Understanding Visual Detail Hallucinations of Large Vision-Language Models
Understanding Visual Detail Hallucinations of Large Vision-Language Models
Xiaoxi Sun, Jianxin Liang, Yueqian Wang, Huishuai Zhang, Dongyan Zhao
Proceedings of the Thirty-Fourth International Joint Conference on Artificial Intelligence
Main Track. Pages 1900-1908.
https://doi.org/10.24963/ijcai.2025/212
Understanding small visual objects is crucial in fields such as video surveillance, remote sensing, and autonomous driving. In this paper, we investigate the capability of advanced large vision-language models (LVLMs) to recognize and interpret small objects in visual data. To this end, we curate a specialized dataset for evaluating fine-grained visual hallucinations, incorporating two object categories and three types of hallucinations.
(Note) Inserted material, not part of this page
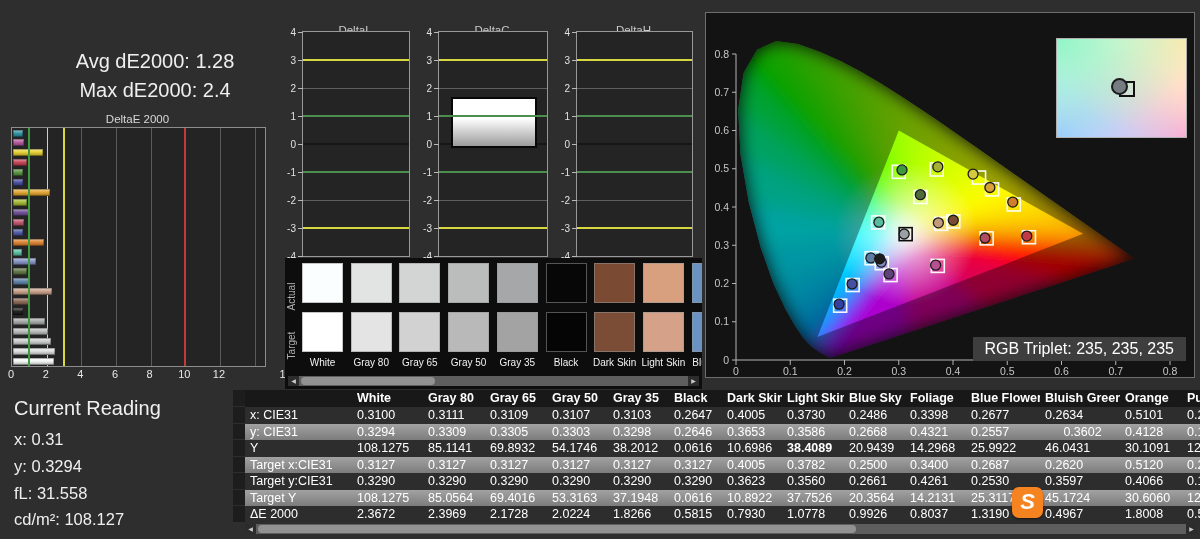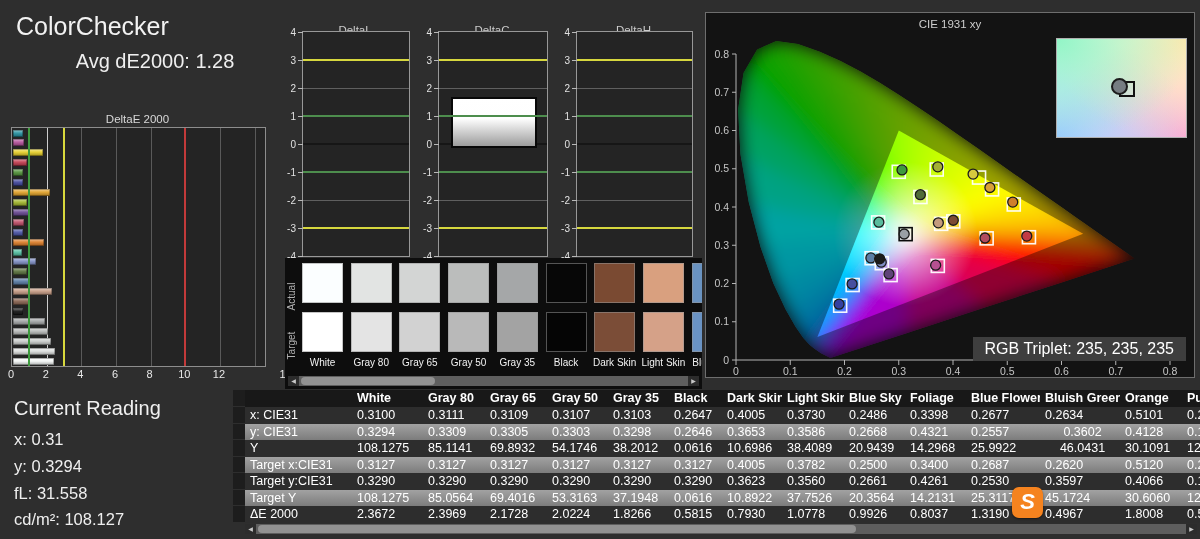"ColorChecker" div.abs { html: <div>ColorChecker</div> -> none }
First, we assess 11 state-of-the-art LVLMs, yielding several key insights, as anticipated, LVLMs perform significantly worse on queries related to small objects compared to regular-sized ones, with performance on regular objects proving to be an unreliable predictor of that on small objects. This finding underscores the need for dedicated research on fine-grained visual hallucinations. Second, we evaluate three training-free methods: Scaffold, Chain of Thought (CoT), and Image Resizing, all of which result in varying degrees of improvement. Furthermore, we conduct a series of detailed ablation studies on the visual encoders of Eagle-X5, examining their performance across fine-grained visual hallucination tasks. Our findings reveal that ConvNeXt architecture is critical for object existence recognition tasks. In contrast, for mitigating other types of hallucinations, integrating information from multiple visual encoders is significantly more effective than relying on a single encoder.
These results highlight several promising directions for advancing small object recognition with LVLMs.
Keywords:
Computer Vision: CV: Multimodal learning
Computer Vision: CV: Recognition (object detection, categorization)